▶ The data:
——————
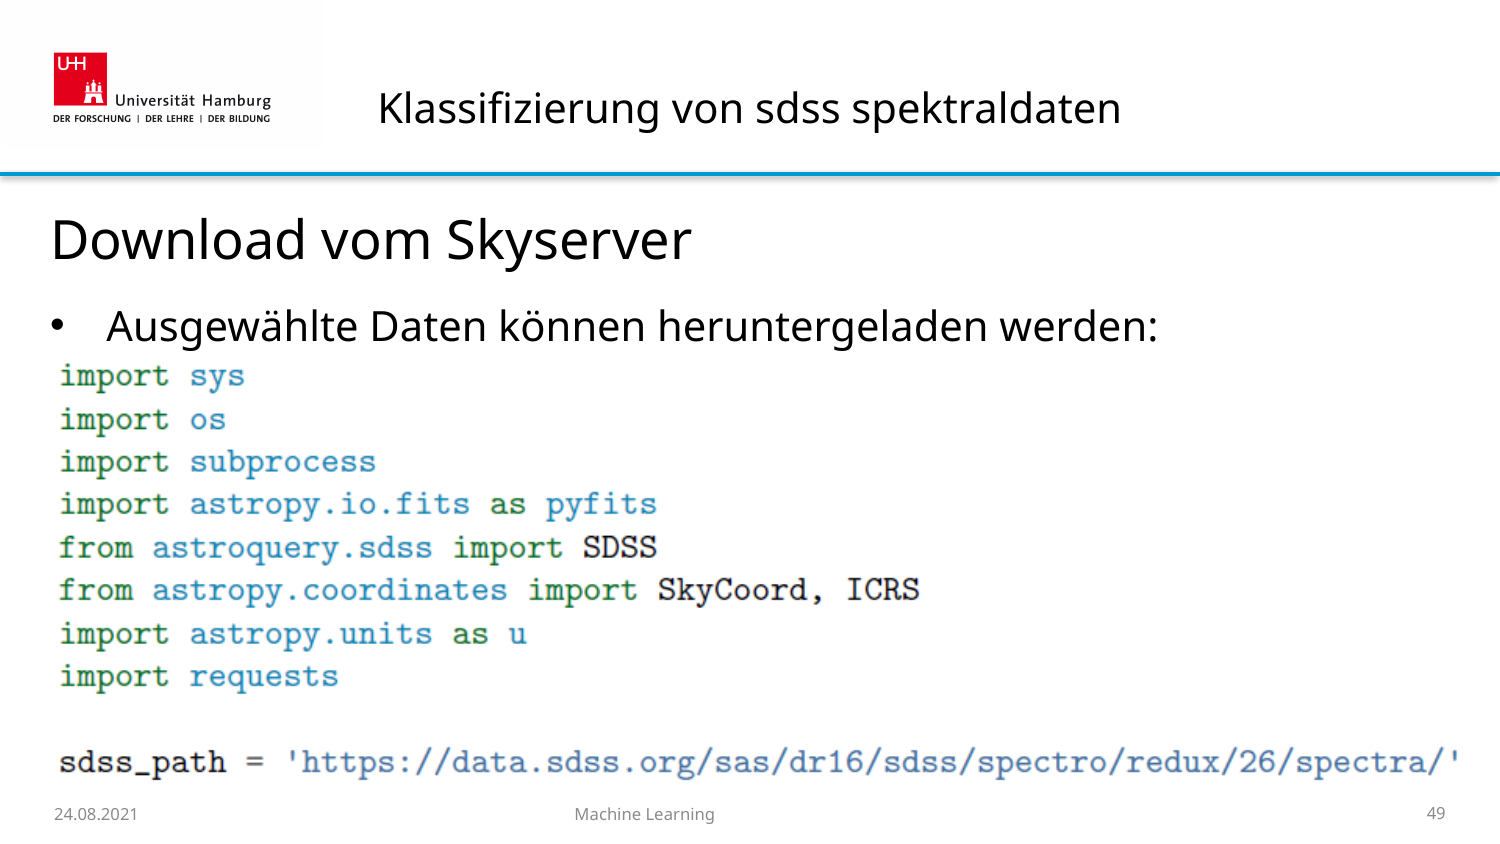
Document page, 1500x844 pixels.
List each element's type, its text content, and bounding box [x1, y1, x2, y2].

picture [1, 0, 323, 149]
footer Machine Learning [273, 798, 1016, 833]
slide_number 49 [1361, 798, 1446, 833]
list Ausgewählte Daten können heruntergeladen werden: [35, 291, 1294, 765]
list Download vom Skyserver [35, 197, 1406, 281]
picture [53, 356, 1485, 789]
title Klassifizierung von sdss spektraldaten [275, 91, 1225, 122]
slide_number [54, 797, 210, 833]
——————
▶ Task description:
Word for word, return the material, omitting the pictures.

▶ Result of the task:
Document page, 1500x844 pixels.
List each element's type, its text content, and bounding box [x1, y1, x2, y2].

picture [1, 0, 323, 149]
footer Machine Learning [273, 798, 1016, 833]
slide_number 49 [1361, 798, 1446, 833]
list Ausgewählte Daten können heruntergeladen werden: [35, 291, 1294, 765]
list Download vom Skyserver [35, 197, 1406, 281]
picture [53, 356, 1485, 789]
title Klassifizierung von sdss spektraldaten [275, 91, 1225, 122]
slide_number [54, 797, 210, 833]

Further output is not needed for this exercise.